To begin with there was simply no need for US air support. Both because Turkey has plenty of airpower of its own and because Jarabulus was absolutely deserted. ISIS had already fled, as US intelligence was well aware. No shots were fired. The prominence given to close US air support was instead a signal to Putin and Assad. The idea being that this was a joint US-Turkish operation, so don’t even think about resistance. The same concern was behind the timing of the operation which coincided with Kerry’s visit to Turkey, as well as Kerry’s very loud pronouncements of absolute support for the incursion. Forcible alterations of the territorial status quo are never a trivial matter, even if the target state has lost de facto control of the territory in question; especially so because the United States has been staunchly opposed to forcible territorial change in Ukraine, Georgia, the Senkaku islands, Taiwan and the South China Sea.
US warplanes have acted as the Syrian Kurds’ airforce for years; most recently in the recapture of Manbij a week before the Turkish incursion. At that point, Turkish officials said they expected the Kurds to go back east across the Euphrates. Preventing the Kurds from unifying the two Syrian Kurdish statelets into a single contiguous Syrian Kurdish de facto state along the border has been a consistent Turkish policy goal. There are two reasons for this. One is that unifying Rojava, the Syrian Kurdish region along the border, would be big symbolic victory for the Syrian Kurds that is likely to embolden Kurdish separatists inside Turkey. The second, more important reason, is that Kurdish control of the Syro-Turkish border would effectively close the rat line.
The rat line is the principal pipeline through which foreign fighters, money, weapons, ammunition and supplies flow to the Syrian rebels. From the beginning of the Syrian uprising, Turkey has been indiscriminate in regulating this flow. With the evaporation of the moderate opposition, almost all of this flow has ended up in the hands of jihadists. It is what keeps the rebellion against Assad alive. Without the rat line, much of the armed opposition would not survive for very long.
If the Kurds were to gain effective control over the Syrian side of the Syro-Turkish border, they would come to enjoy a veto over the rat line. They would immediately try to shut down the flow to non-allied rebels. That would dramatically alter the balance of power in the Syrian war against Turkish and Saudi proxies. Turkey, of course, cannot tolerate such a scenario.
The Policy Tensor believes that such a scenario is manifestly in the US interest: It goes furthest towards stemming the threat of Salafist Jihadism; the only identifiable US interest in Syria. The Obama administration instead frames the US interest in the context of the US’ geopolitical rivalry with Russia and Iran. Thus, the interests of allies become US interests. So we find the United States providing logistics for Saudi terror bombing of Yemen and diplomatic cover for the Turkish intervention in northern Syria backed by US security guarantees.

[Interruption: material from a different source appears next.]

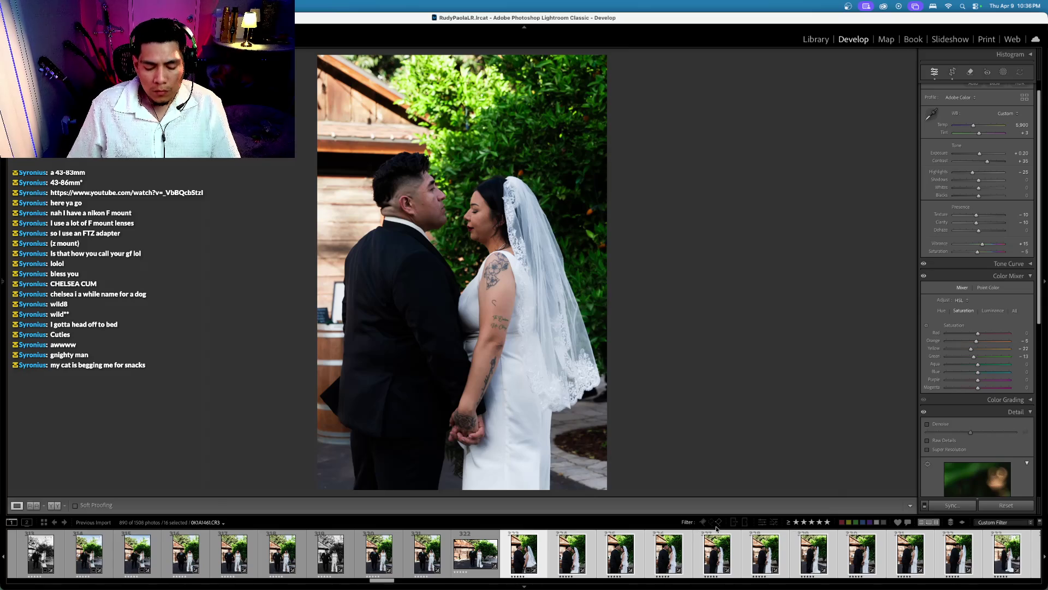
key("shift+r")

It is often claimed that the United States needs access to Turkey’s Incirlik air base, which is portrayed as “a key nexus in the campaign against the Islamic State.” The United States can use air bases in Jordan, Israel, Kuwait, UAE, Qatar, Baghdad-controlled Iraq and Erbil to conduct airstrikes against the Islamic State. Many of these are closer than Incirlik to ISIS territory and all of them are close enough. The US can also use naval platforms in the Eastern Mediterranean and the Persian Gulf. The claim doesn’t even pass the laugh test.
In going out of its way to support the Turkish incursion, the US is seeking to gain leverage against Russia as it negotiates a great power settlement in Syria. Ultimately however, the United States will throw the rebels under the bus. And we can expect it to do that with as much spin as it has just deployed to protect their lifeline.